Thursday, October 6, 2016

The Stoner Burial, 800 to 400 BCE

Archaeologists working in the Turpan basin of western China have excavated the skeleton of a 35-year-old man buried with several large cannabis plants:
Thirteen cannabis plants, each up to almost three feet long, were placed diagonally across the man's chest, with the roots oriented beneath his pelvis and the tops of the plants extending from just under his chin, up and alongside the left side of his face.

Radiocarbon dating of the tomb's contents indicates that the burial occurred approximately 2,400 to 2,800 years ago.

This discovery adds to a growing collection of archaeological evidence showing that cannabis consumption was "very popular" across the Eurasian steppe thousands of years ago, says Jiang.
So the Scythians weren't the only ones on the steppe who indulged. Among the Scythians, at least, cannabis was used for religious rituals and by shamans, which makes me wonder if this man was a shaman. Or just a fan.


G. Verloren said...

Do we have any evidence with these burials as to the actual method of use of these plants?

Cannabis is a multi-purpose plant, with incredibile practical utility. It was one of humanity's principle textile resources, used in everything from cloth, to rope, to paper. It's seeds are highly nutritious and have been used as a staple crop, and the body of the plant itself is suited for use as livestock feed. Cold pressing the seeds produces highly useful oil, applicable in treating wood, binding pigments in paints, and can even be burned for stable heat or light.

It is also vital to recognize that cannabis does not necessarily have to be of a strain which is psychoactive. The variety of cannabis used for all of these practical purposes - hemp - is not a suitable recreational drug.

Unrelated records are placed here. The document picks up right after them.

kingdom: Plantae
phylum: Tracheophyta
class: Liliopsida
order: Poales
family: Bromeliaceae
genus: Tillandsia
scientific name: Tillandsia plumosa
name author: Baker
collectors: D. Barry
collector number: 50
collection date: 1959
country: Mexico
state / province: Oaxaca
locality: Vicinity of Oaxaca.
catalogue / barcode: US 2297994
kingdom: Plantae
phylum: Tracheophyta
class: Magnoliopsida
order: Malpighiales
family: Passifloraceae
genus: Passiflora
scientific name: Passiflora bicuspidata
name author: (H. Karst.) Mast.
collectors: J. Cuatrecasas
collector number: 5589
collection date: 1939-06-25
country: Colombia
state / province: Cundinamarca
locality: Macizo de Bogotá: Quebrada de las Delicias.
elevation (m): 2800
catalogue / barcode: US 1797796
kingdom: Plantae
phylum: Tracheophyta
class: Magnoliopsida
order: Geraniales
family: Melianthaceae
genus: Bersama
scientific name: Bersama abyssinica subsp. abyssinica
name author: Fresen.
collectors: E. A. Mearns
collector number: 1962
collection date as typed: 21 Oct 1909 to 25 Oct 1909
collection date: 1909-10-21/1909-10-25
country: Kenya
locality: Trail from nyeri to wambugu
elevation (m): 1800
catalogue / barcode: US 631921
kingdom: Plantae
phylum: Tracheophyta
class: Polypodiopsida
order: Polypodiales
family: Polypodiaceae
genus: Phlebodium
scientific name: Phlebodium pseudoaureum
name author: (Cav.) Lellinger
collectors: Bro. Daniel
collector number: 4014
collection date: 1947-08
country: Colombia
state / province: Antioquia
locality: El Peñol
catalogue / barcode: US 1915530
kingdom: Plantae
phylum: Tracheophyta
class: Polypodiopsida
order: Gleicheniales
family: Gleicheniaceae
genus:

So what evidence, if any, do we have here that these plants weren't simply hemp? Have we found pipes in these burials, or other drug paraphernalia? Artwork depicting some form of cannabis ingestion, either smoking it or eatting it? Anything at all that actually gives us a scientific reason to claim these plants were used as drugs, rather than for any of a myriad of other uses? Have we found traces of THC present anywhere? Or are we making unfounded assumptions here?

In the absence of such evidence, how can we tell the purpose of the plants? Is it not conceivable that a clothworker or a ropemaker might be buried with the plants that made their craft possible? Are there not numerous mundane explanations for the presence of the plants that would be just as feasible, without the assumption of drug usage?

Even in the case of the Siberian shaman discovered with cannabis seeds, where we know from written accounts that psychoactive strains of cannabis were known to the Pazyryks and others of the region, I must skeptically ask if we can confirm that the seeds present in that grave were actually of a psychoactive strain, and were not simply being used in another way - such as symbolically, with seeds being symbols of life and vitality in most cultures, which would make them an apt way to send off someone who died of sickness to their afterlife, where they might enjoy better health.

Skepticism and scientific rigor demands that we not fill in the blanks based on our own biased perceptions, and make claims we don't have direct evidence to back up. Is it possible, in the absence of direct evidence, that these cannabis plants were used as drugs? Certainly it is. But until we can actually confirm that notion, we need to be very careful not to present it as fact - a behavior I see all too often in archeology, as well as other fields. Too many people in scientific fields are too willing to say "We know this to be true", rather than admit "We don't actually know for sure, but this is certainly possible and we'd like to think it was the case".

John said...

Incense burners full of cannabis seeds have been found in Scythian tombs. This matches the description of Herodotus, who says the Scythians burned some plant in braziers and inhaled the smoke to have ecstatic experiences.

G. Verloren said...

Alright, but what of these two specific graves in question?

John said...

Nothing specific, but burial is a ritual act, and a grave is a ritual context. All sorts of stuff can end up in tombs, but generally grave objects are chosen for ritual reasons. That might be the political side of ritual, like symbols of office and so on; one of the main points of the funeral for an important American Indian was to pass his titles to his political heir. For people whose lives were defined by their jobs, like some craftsmen, the tools of the trade might be placed in the grave.

But most of the time the objects in a grave are chosen for religious reasons. So that is what an archaeologist would assume.